Consistent with our contextual findings and the timbre of the Syrian climate strategy in the NDC, this database shows a state coping with the financial and physical demands of war, limited in either the capacity or the willingness to invest in its climate strategy to the scale of the threats facing the most vulnerable of its citizens. The new Syrian government faces the monumental challenge of establishing its legitimacy, managing regional conflict, initiating a process for transitional justice, and stewarding a physical environment that has been critically damaged by a generation of war. Climate change, though historically treated as secondary to security threats, will in fact play an essential role in the state’s success or failure. The civil war itself exacerbated successive multi-year droughts that severely damaged and destroyed vulnerable natural areas.
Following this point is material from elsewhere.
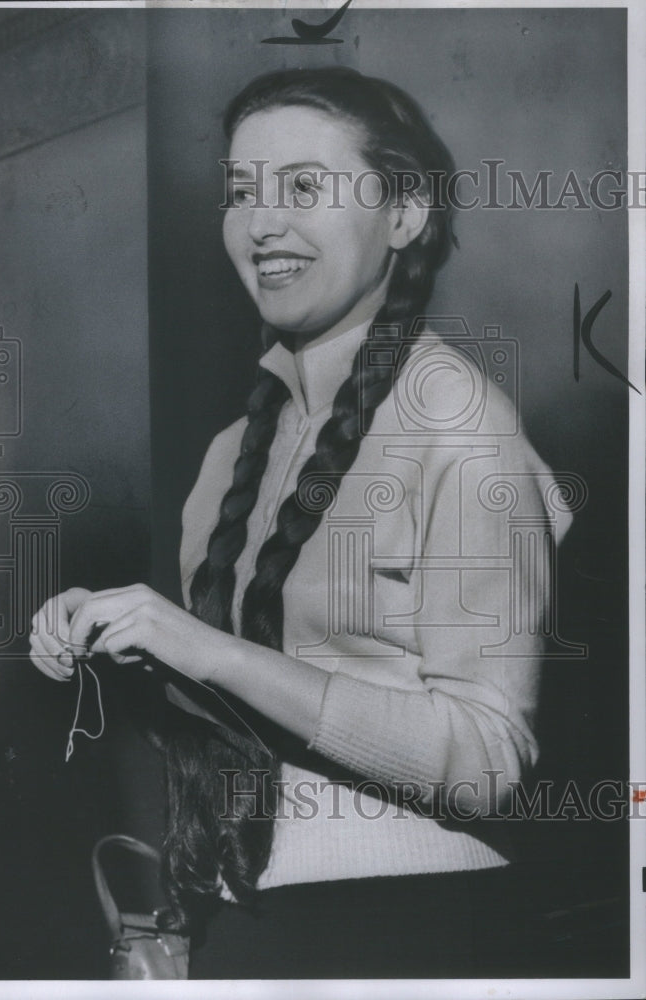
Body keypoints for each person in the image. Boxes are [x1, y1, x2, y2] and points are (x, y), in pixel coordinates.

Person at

Water and food scarcity contributed to internal strife and drove thousands of internally displaced Syrians to urban centers, further straining already burdened infrastructure in the country’s most conflict-affected regions. Even if conflict has lowered in intensity since Assad’s ouster, opportunities for a renewal of hostilities are likely to become more frequent if the state does not incorporate a coherent climate strategy into its mandate. Despite the strength of this pattern, the Constitutional Declaration of March 2025 makes no mention of the state’s role in mitigating climate-related threats. Success in the future will require taking advantage of Syria’s emergence from wartime isolation and building on the legitimate ambitions of the old regime by focusing the country’s near-term development on sustainable industry, economic diversification, and international efforts to safeguard its resilience for the long term.
Climate change, though historically treated as secondary to security threats, will in fact play an essential role in the state’s success or failure.
It is important to note that since the fall of Assad in December 2024, the new government has yet to introduce meaningful policies on climate change mitigation and adaptation. With billions of dollars in potential reconstruction investments, the new leadership has a critical opportunity to integrate climate and environmental priorities into its development agenda. By reallocating resources toward projects that emphasize sustainability, particularly in the regions most devastated by the war, the government could not only rebuild essential infrastructure but also use comprehensive policy to lay the foundation for a more resilient, inclusive, and future-oriented recovery.